I couldn’t sleep for days before the flight. I couldn’t sleep on the flight. I was a nervous wreck going through Immigration Control. I was on edge the whole time I was there and then for my fourteen day quarantine period after I got back to the UK. My wife said to me: “I’ve never seen you like this before”. And she’s known me since we were 12. That’s when I realised something was going on. And I mean something physiological. Now I’m a pretty smart guy. I know a lot about how people work – it’s my job to know. I know about stress and anxiety. I know how to self-regulate. I meditate daily. I do Tai chi daily to relieve stress and stay relaxed (in mind, body and soul). The word most often used by others to describe me is “calm”. I know how to walk through life knowing the Universe has my back.

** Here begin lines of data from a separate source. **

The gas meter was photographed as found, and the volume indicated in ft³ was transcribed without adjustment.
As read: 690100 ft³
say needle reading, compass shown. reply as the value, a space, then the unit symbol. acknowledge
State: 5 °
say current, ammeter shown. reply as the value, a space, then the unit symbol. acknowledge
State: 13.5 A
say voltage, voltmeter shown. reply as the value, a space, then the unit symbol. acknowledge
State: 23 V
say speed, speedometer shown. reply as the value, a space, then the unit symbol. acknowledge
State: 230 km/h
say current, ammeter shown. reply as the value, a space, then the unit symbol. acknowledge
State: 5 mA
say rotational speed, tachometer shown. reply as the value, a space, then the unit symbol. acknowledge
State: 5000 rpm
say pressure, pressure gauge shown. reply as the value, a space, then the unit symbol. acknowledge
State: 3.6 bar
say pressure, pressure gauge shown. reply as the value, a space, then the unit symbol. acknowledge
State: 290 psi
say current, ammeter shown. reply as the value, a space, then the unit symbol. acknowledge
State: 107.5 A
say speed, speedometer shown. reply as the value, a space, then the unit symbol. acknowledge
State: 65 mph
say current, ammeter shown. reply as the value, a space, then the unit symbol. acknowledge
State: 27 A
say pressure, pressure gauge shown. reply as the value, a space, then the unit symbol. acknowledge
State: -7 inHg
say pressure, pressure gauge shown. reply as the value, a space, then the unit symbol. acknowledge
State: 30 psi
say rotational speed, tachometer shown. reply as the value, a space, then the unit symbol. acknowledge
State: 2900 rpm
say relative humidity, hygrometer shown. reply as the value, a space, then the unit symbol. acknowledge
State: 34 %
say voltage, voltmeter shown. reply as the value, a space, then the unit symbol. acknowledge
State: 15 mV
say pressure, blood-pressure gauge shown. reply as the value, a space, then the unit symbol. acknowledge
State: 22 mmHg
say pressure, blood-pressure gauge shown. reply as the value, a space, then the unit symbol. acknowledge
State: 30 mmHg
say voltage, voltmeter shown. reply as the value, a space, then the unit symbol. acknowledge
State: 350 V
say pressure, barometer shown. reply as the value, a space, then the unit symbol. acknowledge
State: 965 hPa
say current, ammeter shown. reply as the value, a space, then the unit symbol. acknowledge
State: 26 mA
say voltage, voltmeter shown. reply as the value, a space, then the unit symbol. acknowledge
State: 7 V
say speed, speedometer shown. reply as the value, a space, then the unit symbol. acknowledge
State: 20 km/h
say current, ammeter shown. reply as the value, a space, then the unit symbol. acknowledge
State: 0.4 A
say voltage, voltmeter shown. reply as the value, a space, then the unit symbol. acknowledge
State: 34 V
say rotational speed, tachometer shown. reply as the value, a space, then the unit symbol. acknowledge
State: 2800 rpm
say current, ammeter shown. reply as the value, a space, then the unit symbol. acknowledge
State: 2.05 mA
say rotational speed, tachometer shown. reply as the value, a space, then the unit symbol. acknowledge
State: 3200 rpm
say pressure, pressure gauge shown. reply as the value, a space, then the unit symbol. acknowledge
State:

So here’s the thing -none of that stuff made a blind bit of difference. And there’s a reason: five months of living in an atmosphere of fear; five months of limited physical contact; five months of wariness and suspicion about everyone you meet. That stuff starts to seep into your bones. It sinks in way deeper than rational thought. Way deeper that the ability of the mind to process and control. It becomes muscle memory. And it messes you up.
My New Age friends told me it was no surprise – I was absorbing the energy of everyone around me. My Neuroscience friends talked about hormones, the nervous system, the impact of cortisol or oxytocin-deficiency. I began to get some insight into how instances of mass hysteria might arise – I was experiencing for myself behaviours and attitudes that felt foreign to me.
How do you deal with that? I’m not sure I know. But recognising it as real, as a “thing”, I reckon that’s a first step. Spotting it early, that sounds like a strategy – knowing the signals and taking time to re-centre. And talking to people – not carrying it all yourself.
I’ve always held that when times get tough, or turbulent, the most important thing is to stay calm and to help others do the same. It’s the fear and panic that crush people in the stampede for the lifeboats. What I realise now, is that this is easy to say and harder to do. Or at least it was for me on this occasion.
Actually, I know what I think would really help: to go to one almighty rave, dance until I completely lose myself, then dissolve into the biggest ever cuddle-puddle with a bunch of equally blissed-out folk I’ve never met before. But I don’t suppose that’s allowed under the “Rule of Six”. Unless it also involves grouse shooting. Or a supermarket trolley dash. Or a trip to Barnard Castle.